Suppose I give a list of vertices $(v_1, v_2, ..., v_n)$, and a list of "adjacencies", i.e. pairs of vertices $(v_i,v_j)$. Does it exists a unique polytope that has this vertices and realises the adjacencies with 1-dimensional faces? I do not know if that is important, but each and every vertex has exactly d adjacent vertices, and I'd expect the polytope to be simple.

I should add some information. The data I gave above is represented by a graph of which I know 1) it's connected 2) every vertex has the same valence d. I may come up with further constraints but these are the first I can think of.

I don't know conditions of existence ($d$-connectivity is necessary), but the uniqueness was proved by Blind and Mani in 1987, see also the 1988 article "A simple way to tell a simple polytope from its graph" by Gil Kalai. Kalai's proof is also presented in Guenter Ziegler's book "Lectures on polytopes".

The simplicity assumption is important: for $d \ge 4$ there are different combinatorial classes of $1$-neighborly polytopes (polytopes whose $1$-skeleton is a complete graph).

In fact, elaborating on Guillermo Pineda-Villavicencio's answer, Jürgen Richter-Gebert's universality theorem for 4-polytopes shows that even in four dimensions, deciding whether a graph is realized by the vertices and edges of a simple polytope is equivalent to the existential theory of the reals.

I am fairly sure that the proof of this theorem can be extended to graphs of degree 4, so for an arbitrary semi-algebraic set defined by inequalities, you can in polynomial time find a graph so that the polytope is realizable if and only if this set is non-empty (although you should check this before you cite it in a paper).

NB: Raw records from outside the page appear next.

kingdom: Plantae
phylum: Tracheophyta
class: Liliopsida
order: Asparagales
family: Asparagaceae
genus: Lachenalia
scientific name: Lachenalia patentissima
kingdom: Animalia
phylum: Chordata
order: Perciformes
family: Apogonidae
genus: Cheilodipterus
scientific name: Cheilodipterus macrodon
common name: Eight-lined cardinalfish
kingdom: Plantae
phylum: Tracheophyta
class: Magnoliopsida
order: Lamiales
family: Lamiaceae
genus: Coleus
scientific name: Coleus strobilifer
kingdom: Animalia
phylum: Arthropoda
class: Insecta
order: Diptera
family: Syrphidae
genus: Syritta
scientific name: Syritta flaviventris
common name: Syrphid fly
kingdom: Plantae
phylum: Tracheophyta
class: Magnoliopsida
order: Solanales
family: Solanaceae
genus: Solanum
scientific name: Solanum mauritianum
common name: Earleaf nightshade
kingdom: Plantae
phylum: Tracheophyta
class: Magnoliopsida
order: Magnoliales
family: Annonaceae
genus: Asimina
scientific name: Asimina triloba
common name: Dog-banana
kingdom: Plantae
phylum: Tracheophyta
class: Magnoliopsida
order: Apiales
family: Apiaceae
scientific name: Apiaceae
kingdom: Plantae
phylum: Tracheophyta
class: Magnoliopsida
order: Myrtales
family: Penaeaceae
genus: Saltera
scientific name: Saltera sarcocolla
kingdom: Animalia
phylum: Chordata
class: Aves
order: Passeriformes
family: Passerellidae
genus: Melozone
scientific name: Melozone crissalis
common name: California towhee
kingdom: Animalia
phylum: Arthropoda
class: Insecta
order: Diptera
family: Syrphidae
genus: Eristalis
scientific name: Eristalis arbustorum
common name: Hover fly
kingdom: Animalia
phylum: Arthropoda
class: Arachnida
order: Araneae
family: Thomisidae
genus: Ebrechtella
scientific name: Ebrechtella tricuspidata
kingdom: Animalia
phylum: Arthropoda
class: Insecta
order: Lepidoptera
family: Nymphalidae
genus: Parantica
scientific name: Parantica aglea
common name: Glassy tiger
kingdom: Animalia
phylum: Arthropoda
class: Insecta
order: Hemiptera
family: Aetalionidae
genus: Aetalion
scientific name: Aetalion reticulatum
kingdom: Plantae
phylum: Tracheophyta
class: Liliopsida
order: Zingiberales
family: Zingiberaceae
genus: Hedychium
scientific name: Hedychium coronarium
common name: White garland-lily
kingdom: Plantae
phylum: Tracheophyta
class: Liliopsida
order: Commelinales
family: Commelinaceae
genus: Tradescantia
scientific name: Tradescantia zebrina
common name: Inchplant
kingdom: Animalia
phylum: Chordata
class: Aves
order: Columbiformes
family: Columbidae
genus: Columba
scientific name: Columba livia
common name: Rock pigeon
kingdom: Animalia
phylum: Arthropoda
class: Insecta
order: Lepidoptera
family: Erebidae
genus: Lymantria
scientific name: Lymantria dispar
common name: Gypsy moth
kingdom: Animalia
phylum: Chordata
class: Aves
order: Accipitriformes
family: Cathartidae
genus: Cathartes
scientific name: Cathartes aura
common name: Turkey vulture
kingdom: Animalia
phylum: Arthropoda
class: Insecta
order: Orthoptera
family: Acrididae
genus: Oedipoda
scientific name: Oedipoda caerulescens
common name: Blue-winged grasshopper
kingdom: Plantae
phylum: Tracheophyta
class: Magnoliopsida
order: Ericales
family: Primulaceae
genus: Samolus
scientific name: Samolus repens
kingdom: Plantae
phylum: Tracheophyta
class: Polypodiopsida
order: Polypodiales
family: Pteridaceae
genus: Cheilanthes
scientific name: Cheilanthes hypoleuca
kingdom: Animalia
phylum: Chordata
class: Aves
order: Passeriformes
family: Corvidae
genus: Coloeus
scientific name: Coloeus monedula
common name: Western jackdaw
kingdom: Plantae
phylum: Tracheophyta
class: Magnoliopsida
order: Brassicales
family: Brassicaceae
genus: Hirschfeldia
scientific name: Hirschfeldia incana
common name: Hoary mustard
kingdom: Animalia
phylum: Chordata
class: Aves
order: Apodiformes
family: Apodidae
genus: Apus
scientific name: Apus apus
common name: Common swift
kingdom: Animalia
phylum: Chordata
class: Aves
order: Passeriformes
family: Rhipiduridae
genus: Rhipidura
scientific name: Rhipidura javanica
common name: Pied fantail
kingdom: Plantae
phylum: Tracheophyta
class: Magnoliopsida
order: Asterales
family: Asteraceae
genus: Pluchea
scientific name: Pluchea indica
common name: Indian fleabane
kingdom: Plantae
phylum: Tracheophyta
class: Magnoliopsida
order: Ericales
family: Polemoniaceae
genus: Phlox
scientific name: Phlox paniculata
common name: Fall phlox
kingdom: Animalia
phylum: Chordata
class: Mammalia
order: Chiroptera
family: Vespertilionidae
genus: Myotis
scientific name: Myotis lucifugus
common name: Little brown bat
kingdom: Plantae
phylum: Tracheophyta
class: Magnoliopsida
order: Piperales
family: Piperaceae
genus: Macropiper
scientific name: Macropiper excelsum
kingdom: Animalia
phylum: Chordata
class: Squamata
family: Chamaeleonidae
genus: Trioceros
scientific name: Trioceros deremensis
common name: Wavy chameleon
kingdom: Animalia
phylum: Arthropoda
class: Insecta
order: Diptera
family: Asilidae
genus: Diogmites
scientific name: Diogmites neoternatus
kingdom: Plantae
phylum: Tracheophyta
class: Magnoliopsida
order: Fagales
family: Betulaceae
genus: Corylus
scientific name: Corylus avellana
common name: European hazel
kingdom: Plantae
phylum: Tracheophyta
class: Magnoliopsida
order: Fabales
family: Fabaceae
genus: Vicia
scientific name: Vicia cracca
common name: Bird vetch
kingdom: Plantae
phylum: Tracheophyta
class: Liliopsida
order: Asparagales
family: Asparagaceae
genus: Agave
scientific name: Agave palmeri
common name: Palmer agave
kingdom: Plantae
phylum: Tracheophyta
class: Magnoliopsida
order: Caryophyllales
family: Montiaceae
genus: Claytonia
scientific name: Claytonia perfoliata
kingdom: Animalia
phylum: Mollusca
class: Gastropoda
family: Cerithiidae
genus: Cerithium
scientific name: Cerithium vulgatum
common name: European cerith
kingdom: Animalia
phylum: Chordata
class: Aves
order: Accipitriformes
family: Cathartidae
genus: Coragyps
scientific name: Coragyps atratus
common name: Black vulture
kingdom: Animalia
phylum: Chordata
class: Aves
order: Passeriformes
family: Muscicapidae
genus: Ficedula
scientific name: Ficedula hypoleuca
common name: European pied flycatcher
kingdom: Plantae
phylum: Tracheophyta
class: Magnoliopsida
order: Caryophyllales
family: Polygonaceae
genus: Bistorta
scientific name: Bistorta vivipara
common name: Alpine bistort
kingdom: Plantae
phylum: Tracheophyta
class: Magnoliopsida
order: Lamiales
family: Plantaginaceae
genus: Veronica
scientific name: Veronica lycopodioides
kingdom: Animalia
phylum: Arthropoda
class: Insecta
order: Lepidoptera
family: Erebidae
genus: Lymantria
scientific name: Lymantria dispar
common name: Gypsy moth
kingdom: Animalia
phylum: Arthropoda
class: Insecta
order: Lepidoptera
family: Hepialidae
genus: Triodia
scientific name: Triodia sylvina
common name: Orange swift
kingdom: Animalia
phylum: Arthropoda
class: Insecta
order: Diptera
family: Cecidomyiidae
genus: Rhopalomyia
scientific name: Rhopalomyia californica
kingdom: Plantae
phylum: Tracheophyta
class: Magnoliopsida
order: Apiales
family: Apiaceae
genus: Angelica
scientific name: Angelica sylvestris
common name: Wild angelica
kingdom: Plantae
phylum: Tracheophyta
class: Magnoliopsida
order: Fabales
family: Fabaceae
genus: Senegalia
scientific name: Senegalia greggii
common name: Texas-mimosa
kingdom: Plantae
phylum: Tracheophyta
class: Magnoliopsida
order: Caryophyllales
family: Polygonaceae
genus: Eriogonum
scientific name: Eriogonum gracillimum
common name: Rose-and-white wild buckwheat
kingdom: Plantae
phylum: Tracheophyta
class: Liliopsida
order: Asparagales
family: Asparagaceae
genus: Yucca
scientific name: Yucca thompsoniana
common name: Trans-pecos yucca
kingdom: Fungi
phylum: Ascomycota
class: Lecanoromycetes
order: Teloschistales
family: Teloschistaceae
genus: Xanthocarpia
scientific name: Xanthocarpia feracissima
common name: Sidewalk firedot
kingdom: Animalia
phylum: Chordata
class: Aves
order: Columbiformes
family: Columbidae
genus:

See Realization spaces of 4-polytopes are universal by Richter-Gebert and Ziegler, although I suspect this theorem might have a better exposition in Richter-Gebert's monograph Realization Spaces of Polytopes.

• Are these statements constructive? So if a graph in d>=4 is the 1-skeleton of a polytope, there is a machinery to realise it in a vector space using planes? – giulio bullsaver Jun 15 '18 at 14:19
• @Giulio: Yes. If you have a graph in $d \geq 4$, it is fairly straightforward to turn it into a semi-algebraic set that is non-empty if and only if the graph is realizable as a polytope over $\mathbb{R}^d$. If you have a semi-algebraic set and a dimension $d \geq 4$, then there is a constructive method to turn it into a graph that is realizable as a polytope over $\mathbb{R^d}$ if and only if the semi-algebraic set is non-empty. – Peter Shor Jun 15 '18 at 14:54
• So determining whether polytopes are realizable is exactly as hard as determining whether semi-algebraic sets are non-empty. (For graphs of degree $d$, semi-algebraic sets defined by inequalities.) This problem is in PSPACE (this fact is neither obvious nor easy), so there is machinery that is constructive but takes exponential time in the size of the graph. – Peter Shor Jun 15 '18 at 14:55
• This might prove very useful for me, thanks! There is any reference to look up for this algorithm? – giulio bullsaver Jun 15 '18 at 15:30
• First, use Kalai's algorithm to find which vertices must belong to which facets (an exponential algorithm is sketched in Kalai's paper). Express each facet in terms of unknown variables. Then write down equations saying (1) all vertices of the graph are on the inside of each facet and (2) all vertices that belong to a facet are on that facet. If there is a solution to these equations, then you have an embedding. Finding the solutions to these equations is possible thinks to the existential theory of the reals being computable. – Peter Shor Jun 15 '18 at 20:24

Ivan Izmestiev's answer, and Blind and Mani's and Kalai's results, applies if you know beforehand that the graph is the graph of a d-dimensional polytope. There are many regular graphs, in the graph theoretical sense, that are not graphs of polytopes. See, for instance, the paper "Polytopality and cartesian products of graphs" by Pfeifle et al.